Legendary Paul Bunyan and Babe the Blue Ox in Bemidj. Minnesota Prairie Roots edited file photo.

 

We showcase Paul and Babe as legendary celebrities not because we’re trying to boast—we are mostly a modest bunch—but because we realize the value of these two. The pair reflects us, markets Minnesota, promotes tourism, boosts local economies, especially in the Brainerd Lakes area and to the north in Bemidji. Both communities feature oversized statues of Paul and Babe.

 

Paul Bunyan and Babe stand next to the iconic Brainerd water tower in this sculpture on a downtown Brainerd street corner.

 

Throughout the Minnesota northwoods and lakes region, the lumberjack and the ox show up in roadside attractions, in business and state trail names, in art and more. They symbolize the Minnesota spirit of strength and of creativity.

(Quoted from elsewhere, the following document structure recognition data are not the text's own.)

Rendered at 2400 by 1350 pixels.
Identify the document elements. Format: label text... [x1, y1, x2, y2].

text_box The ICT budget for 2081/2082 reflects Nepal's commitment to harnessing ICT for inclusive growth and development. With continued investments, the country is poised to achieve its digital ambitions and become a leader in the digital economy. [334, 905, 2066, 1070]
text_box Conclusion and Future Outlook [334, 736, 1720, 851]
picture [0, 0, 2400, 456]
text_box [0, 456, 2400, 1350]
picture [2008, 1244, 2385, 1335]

We are a place of artists and wordsmiths, of hardworking men and women unafraid of getting our hands dirty, of determined entrepreneurs, of business leaders, of educators, of young people forging their paths into the woods of life…

We are individuals crafting our lives in a land that has, for generations, valued the legend of Paul Bunyan and Babe the Blue Ox as part of our Minnesota story.